THE PROBLEM >>
Find where "Saple DG, Khithani" appears in the entries below. That line and all lines after it, through the last, are to be duplicated exactly, with nothing else.

⟨

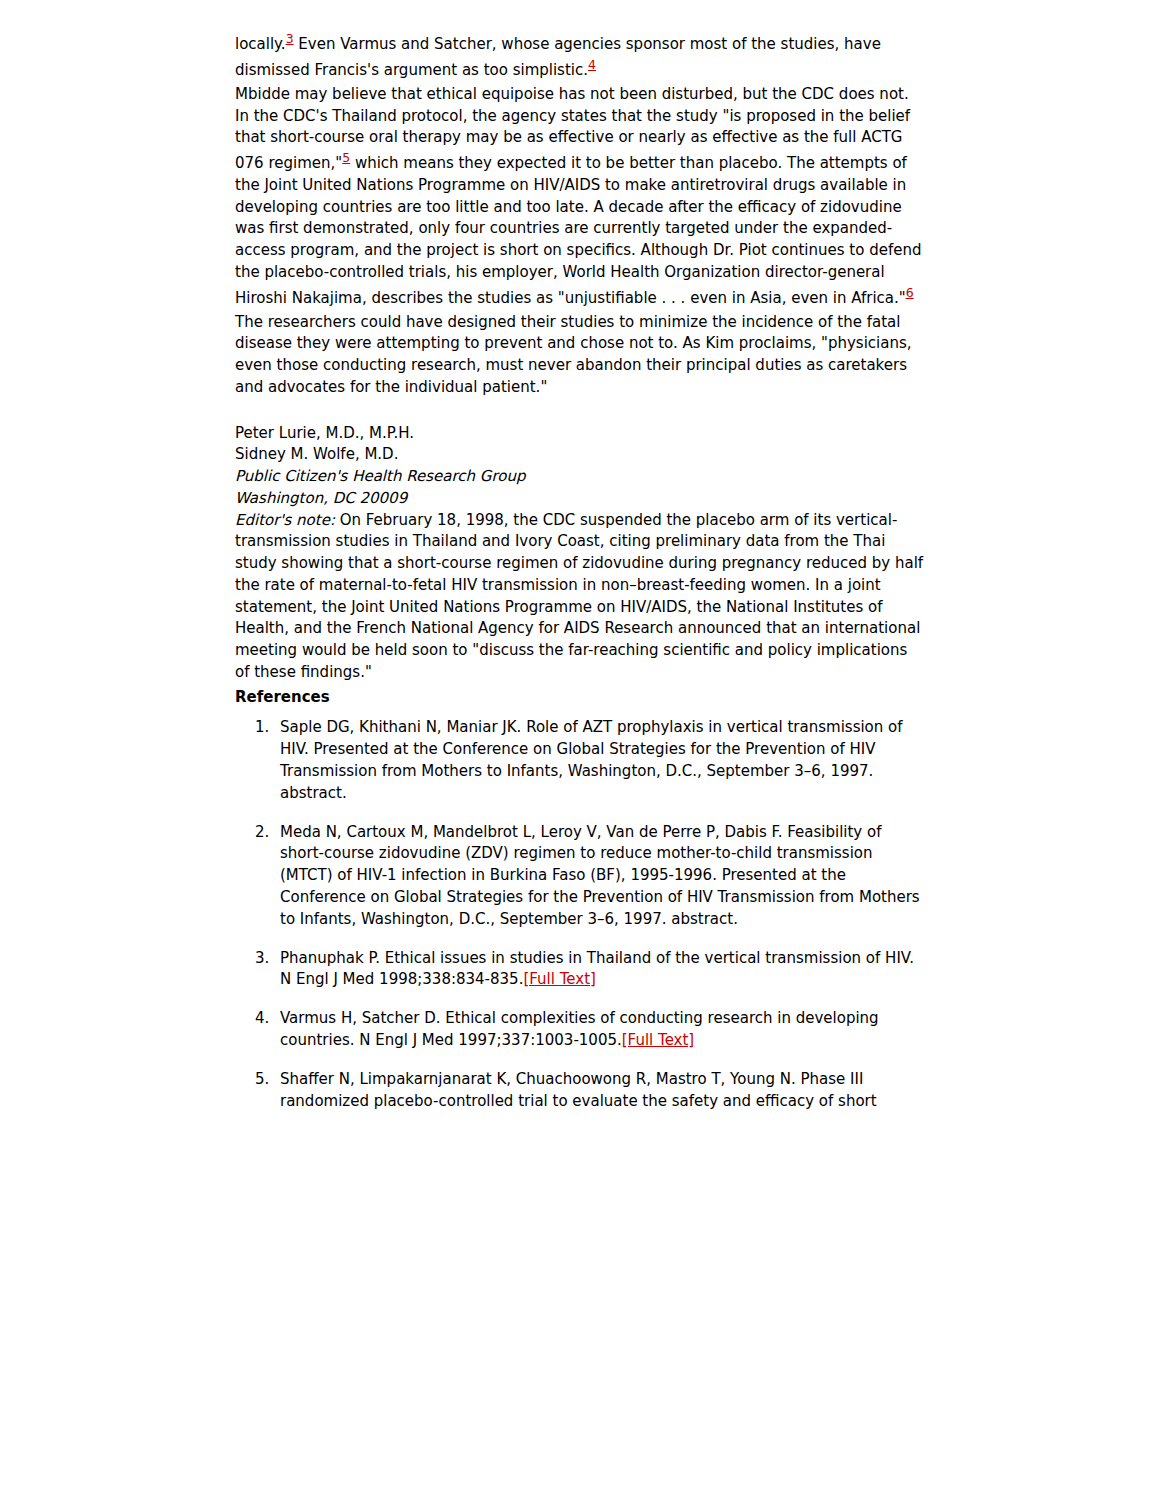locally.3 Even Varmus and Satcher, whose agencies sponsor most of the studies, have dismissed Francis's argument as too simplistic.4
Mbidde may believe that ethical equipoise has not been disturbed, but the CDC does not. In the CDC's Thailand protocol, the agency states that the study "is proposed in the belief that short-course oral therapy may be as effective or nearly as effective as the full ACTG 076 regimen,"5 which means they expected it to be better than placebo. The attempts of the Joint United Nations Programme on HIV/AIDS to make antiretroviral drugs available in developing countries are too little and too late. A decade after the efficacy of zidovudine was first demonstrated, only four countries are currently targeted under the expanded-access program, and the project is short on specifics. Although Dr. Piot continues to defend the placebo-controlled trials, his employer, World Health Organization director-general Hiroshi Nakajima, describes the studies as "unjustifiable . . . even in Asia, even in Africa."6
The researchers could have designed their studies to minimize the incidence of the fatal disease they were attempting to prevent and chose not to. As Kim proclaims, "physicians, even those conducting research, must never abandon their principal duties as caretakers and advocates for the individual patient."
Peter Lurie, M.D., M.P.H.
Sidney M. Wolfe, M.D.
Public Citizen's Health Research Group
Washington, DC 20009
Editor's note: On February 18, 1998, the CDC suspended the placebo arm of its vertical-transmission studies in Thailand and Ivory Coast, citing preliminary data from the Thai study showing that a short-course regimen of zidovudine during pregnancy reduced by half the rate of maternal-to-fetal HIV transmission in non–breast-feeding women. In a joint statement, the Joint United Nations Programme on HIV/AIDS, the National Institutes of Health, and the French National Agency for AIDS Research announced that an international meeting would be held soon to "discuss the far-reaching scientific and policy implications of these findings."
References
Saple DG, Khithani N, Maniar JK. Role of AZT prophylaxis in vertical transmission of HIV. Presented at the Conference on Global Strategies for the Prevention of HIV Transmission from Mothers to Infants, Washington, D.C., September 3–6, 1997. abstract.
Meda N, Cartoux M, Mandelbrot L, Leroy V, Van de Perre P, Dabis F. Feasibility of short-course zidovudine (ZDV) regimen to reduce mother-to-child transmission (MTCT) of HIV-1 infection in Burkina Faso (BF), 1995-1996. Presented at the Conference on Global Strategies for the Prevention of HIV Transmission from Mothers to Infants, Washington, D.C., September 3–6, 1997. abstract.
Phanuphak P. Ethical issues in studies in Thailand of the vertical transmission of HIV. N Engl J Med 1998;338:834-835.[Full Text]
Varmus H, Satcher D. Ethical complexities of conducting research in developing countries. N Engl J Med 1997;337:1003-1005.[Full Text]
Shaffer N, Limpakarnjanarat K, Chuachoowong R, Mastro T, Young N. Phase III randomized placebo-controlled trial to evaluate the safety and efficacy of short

⟩

RESPONSE >>
Saple DG, Khithani N, Maniar JK. Role of AZT prophylaxis in vertical transmission of HIV. Presented at the Conference on Global Strategies for the Prevention of HIV Transmission from Mothers to Infants, Washington, D.C., September 3–6, 1997. abstract.
Meda N, Cartoux M, Mandelbrot L, Leroy V, Van de Perre P, Dabis F. Feasibility of short-course zidovudine (ZDV) regimen to reduce mother-to-child transmission (MTCT) of HIV-1 infection in Burkina Faso (BF), 1995-1996. Presented at the Conference on Global Strategies for the Prevention of HIV Transmission from Mothers to Infants, Washington, D.C., September 3–6, 1997. abstract.
Phanuphak P. Ethical issues in studies in Thailand of the vertical transmission of HIV. N Engl J Med 1998;338:834-835.[Full Text]
Varmus H, Satcher D. Ethical complexities of conducting research in developing countries. N Engl J Med 1997;337:1003-1005.[Full Text]
Shaffer N, Limpakarnjanarat K, Chuachoowong R, Mastro T, Young N. Phase III randomized placebo-controlled trial to evaluate the safety and efficacy of short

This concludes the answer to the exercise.